WHAT IS HDMI ARC & WHAT DOES IT MEAN?
You’ve got a TV. You’ve got your HDMI cable. But what is HDMI ARC, and why should you care?
TV spec sheets can seem like a mess of acronyms at the best of times, but one that you’ll have seen crop up more than most is HDMI ARC.
That’s because it’s kind of a big deal. It stands for Audio Return Channel, and if you’ve had a new TV since 2009, you may have even been using it without knowing it.
But getting clued up on what it is and why it matters is key to ensuring you get the most from your TV setup. Thankfully, we’re here to help, with everything you need to know.
If you have purchased a new TV lately there is every chance that on the back is an HDMI ARC slot.
ARC stands for Audio Return Channel and while it’s been around for nearly a decade it’s only now with the advent of new soundbars that ARC is really coming into play.
In a nutshell HDMI ARC allows you to use one HDMI cable for both vision and sound.
While HDMI has been carrying pictures and audio from source to receiver since its inception in 2004 ARC has delivered the ability to “downstream” and “upstream” – using one cable.
Why would you want to do this? It means that not only can an HDMI cable carry sound downstream from a Blu-ray player or games console to your TV, but also upstream from your TV to a soundbar or AV receiver.
Previously, you would have had to use an optical cable to send the audio from your TV, with HDMI handled the pictures.
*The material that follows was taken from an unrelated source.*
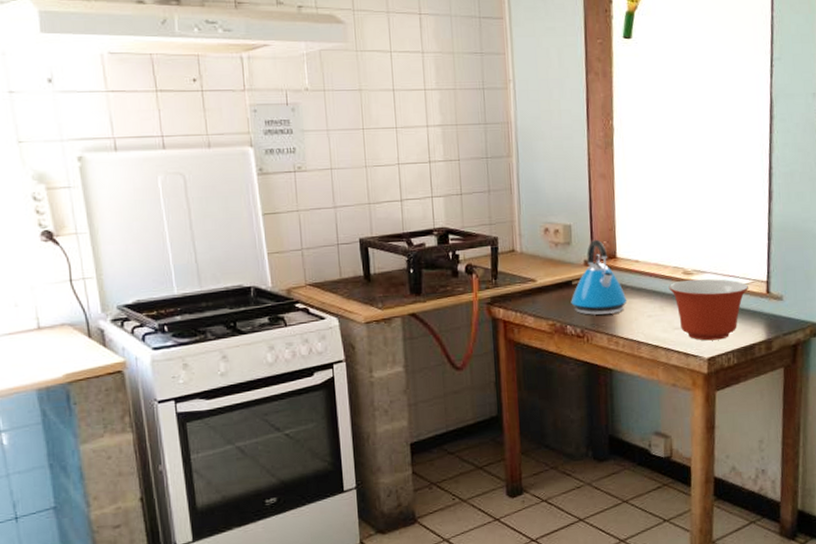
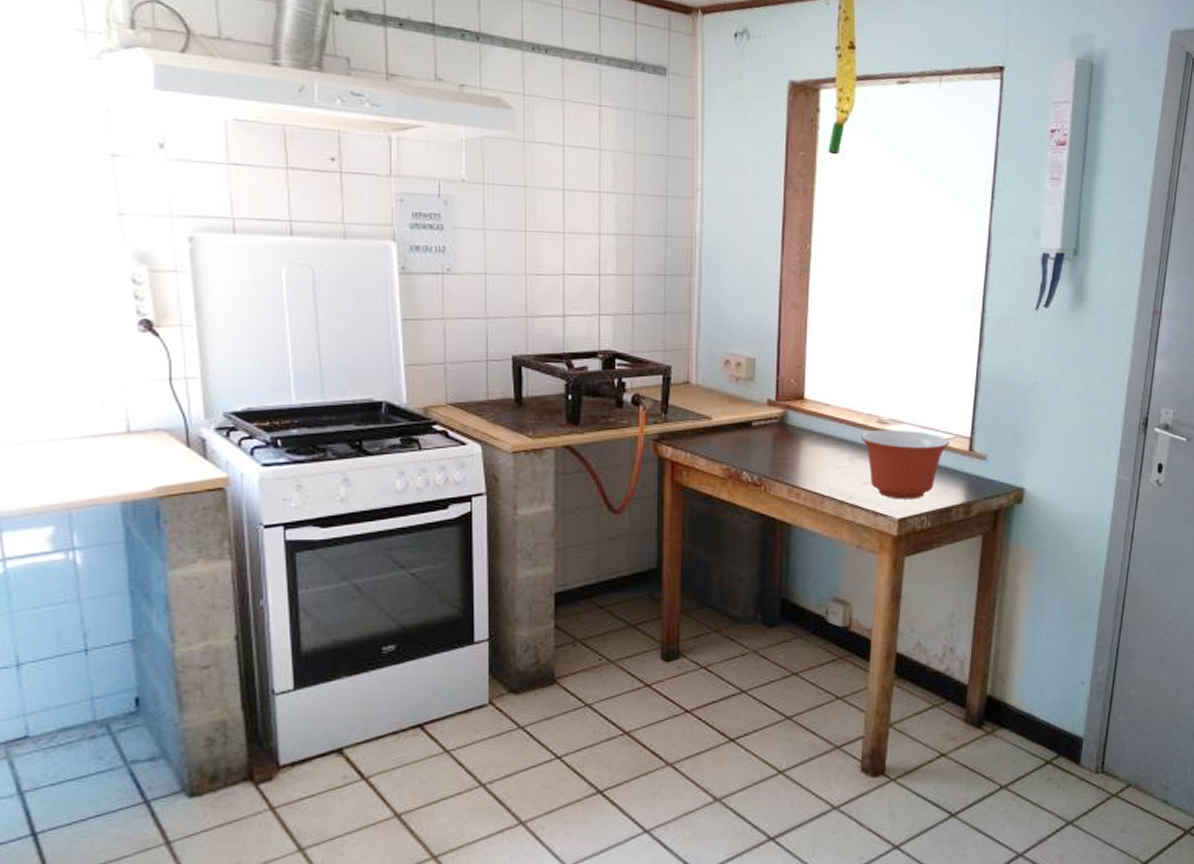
kettle: present [571,239,627,315] -> none [749,376,813,461]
Having ARC on board makes for a much more streamlined solution, particularly when it comes to wall-mounted TVs.
HDMI ARC has increased in popularity along with the rise of soundbars. A popular user scenario is to plug various sources (games console, Blu-ray player, streaming box) into your TV’s various HDMI sockets, then have the one HDMI cable going from the TV to your soundbar. This ensures all your sources have their audio needs taken care of. It’s an approach favoured by many soundbars with a single HDMI input, such as the recently upgraded Denon HEOS soundbar or the new Q Acoustics offering.
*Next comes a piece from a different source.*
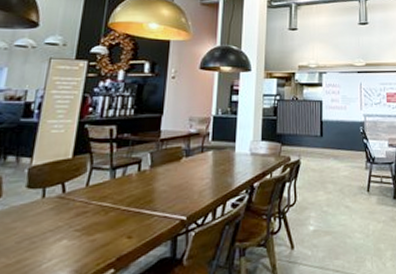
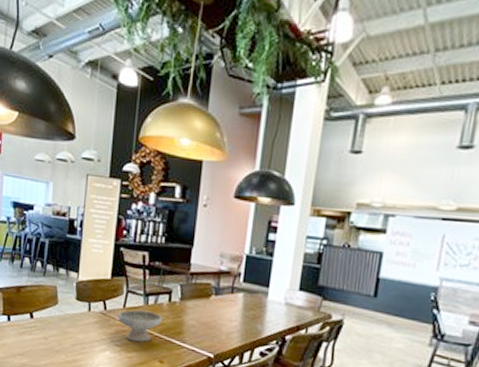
bowl: none [78,185,132,222] -> present [117,310,163,342]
Most new quality TV’s supports HDMI ARC.
You’ll need to find out which HDMI ports on it are ARC-compatible, though – it’s often just one, rather than the whole lot.
The other big benefit is that your existing HDMI cables will work just fine, so you don’t need to buy new ones.
While the ability to send audio both ways is important, ARC was primarily introduced as part of improving HDMI CEC.
THAT’S BECAUSE IT’S KIND OF A BIG DEAL. IT STANDS FOR AUDIO RETURN CHANNEL, AND IF YOU’VE HAD A NEW TV SINCE 2009, YOU MAY HAVE EVEN BEEN USING IT WITHOUT KNOWING IT.
CEC stands for Consumer Electronics Control, and it’s another ‘behind the scenes’ thing that’s working to make your AV setup simpler.
The only problem with ARC is that it was originally made to support the same audio formats as the optical connection it replaces. This means it isn’t guaranteed to support the more advanced audio formats that HDMI would usually offer.
This is because some TV manufacturers have recently started to output Dolby Digital Plus (up to 5.1) over ARC, and some AV receivers and soundbars have started to support it too. But the ‘ifs’, ‘ands’ and ‘buts’ around it don’t make it easy to understand.
The idea is that eARC should change all that. It stands for Enhanced Audio Return Channel, which will be introduced as part of HDMI 2.1 this year. It ups the bandwidth, and will support uncompressed audio formats all the way up to Dolby Atmos and DTS: X.
It will also make for faster data transfer – for pictures and audio – meaning common HDMI issues such as lip-syncing problems will be a thing of the past.
Unlike before, you’ll need to upgrade your HDMI cables to get this support.
You’ll also need working HDMI 2.1 ports as well, at both source and receiver. Definitely something to keep an eye out for if you’re shopping for a new TV or soundbar in 2018.